HAUFT BIOGRAPHY
An unapologetic sculptor, Amy Hauft, grew up in Southern California. She earned a BA/Fine Art at the University of California Santa Cruz and a Masters in Fine Art/Sculpture from the School of the Art Institute of Chicago. She lived most of her adult life in New York City, followed by significant stints in Richmond, Virginia, Austin, Texas and now St Louis, Missouri.
Hauft creates architectural-scale installations, she builds haptic situations in which the viewer’s experience is equally palpable as physical and cognitive events. She has presented her work in museums and galleries world-wide including the Brooklyn Museum (NYC), the New Museum (NYC), the International Artists Museum (Poland), the American Academy in Rome (Italy) and PS1 Museum (NYC) among others. Her most recent project was on view for 2022 at MASS MoCA (North Adams MA). She has been the recipient of significant grants including the New York Foundation for the Arts Fellowship, the PEW Foundation’s Philadelphia Exhibitions Initiative, the Howard Foundation Fellowship and a NYC Public Art Fund Grant. She has been awarded residencies to work internationally including the Civitella Ranieri Foundation Fellowship in Umbria, Italy and the International Artists Residency Fellowship in Lodz, Poland.
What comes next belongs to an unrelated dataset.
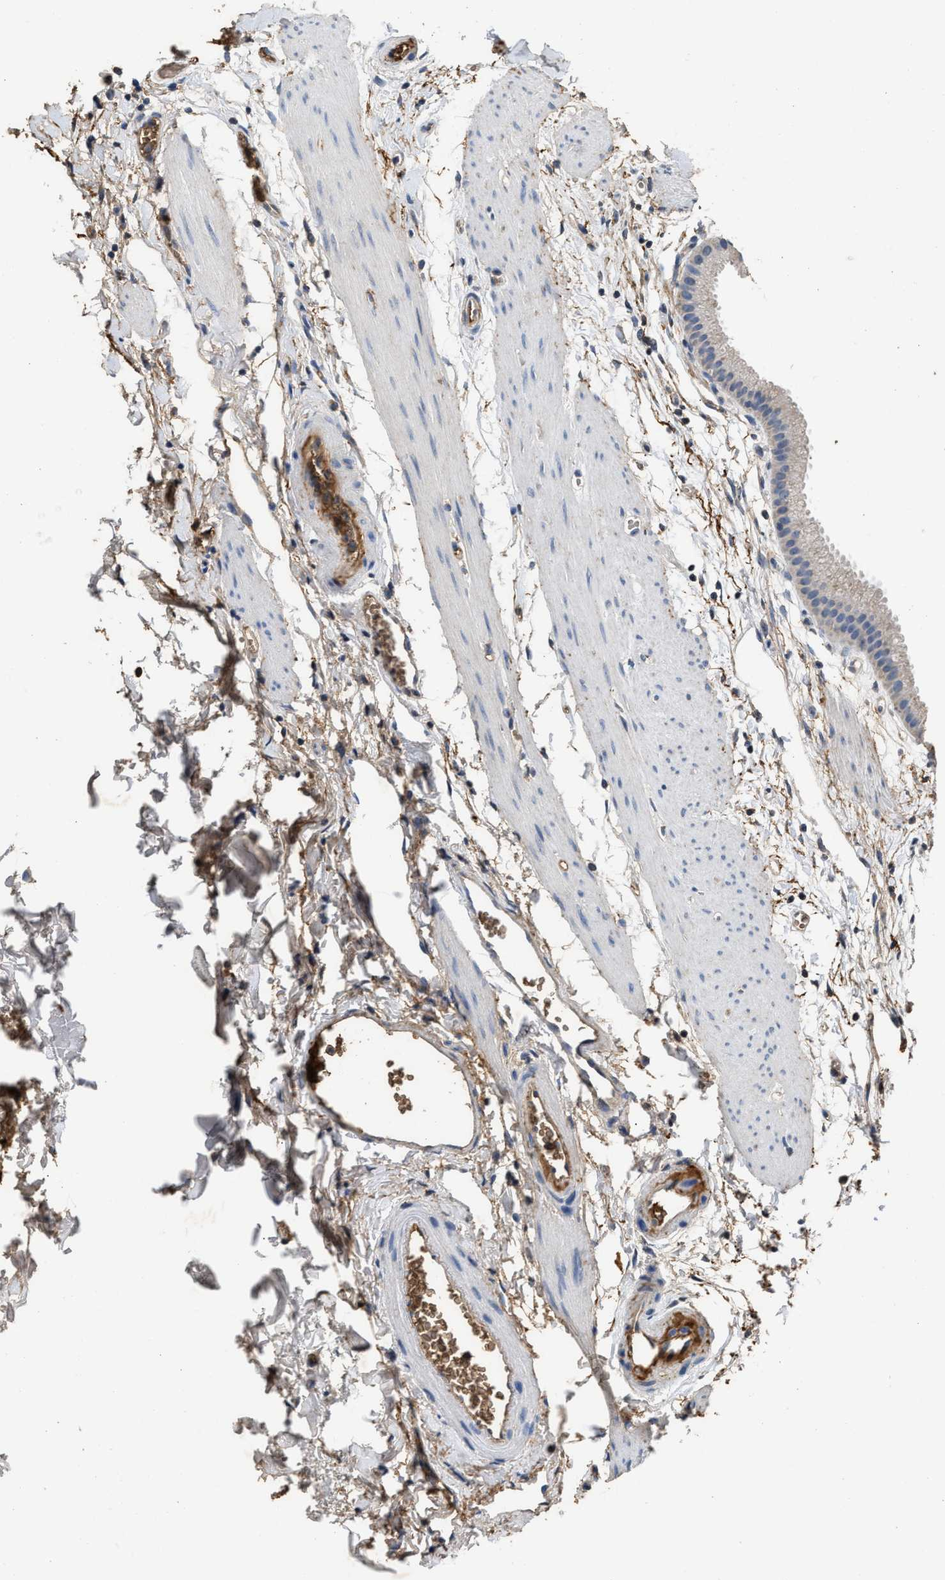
{"staining": {"intensity": "negative", "quantity": "none", "location": "none"}, "tissue": "gallbladder", "cell_type": "Glandular cells", "image_type": "normal", "snomed": [{"axis": "morphology", "description": "Normal tissue, NOS"}, {"axis": "topography", "description": "Gallbladder"}], "caption": "Immunohistochemistry (IHC) micrograph of benign gallbladder: human gallbladder stained with DAB exhibits no significant protein positivity in glandular cells.", "gene": "C3", "patient": {"sex": "female", "age": 64}}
She taught for 14 years at the Tyler School of Art in Philadelphia where she moved from assistant to full professor. In 2004, Hauft was appointed Chair of the Sculpture Department at Virginia Commonwealth University, whose graduate sculpture program was ranked first in the nation by US News and World Report for her entire tenure. In 2012, Hauft was named the Leslie Waggener Professor in Sculpture in the University of Texas at Austin’s Department of Art + Art History where she ran the MFA in Studio Art program. In 2019 she was appointed Director of the College and Graduate School of Art in the Sam Fox School of Design & Visual Arts at Washington University and lives and works in St Louis.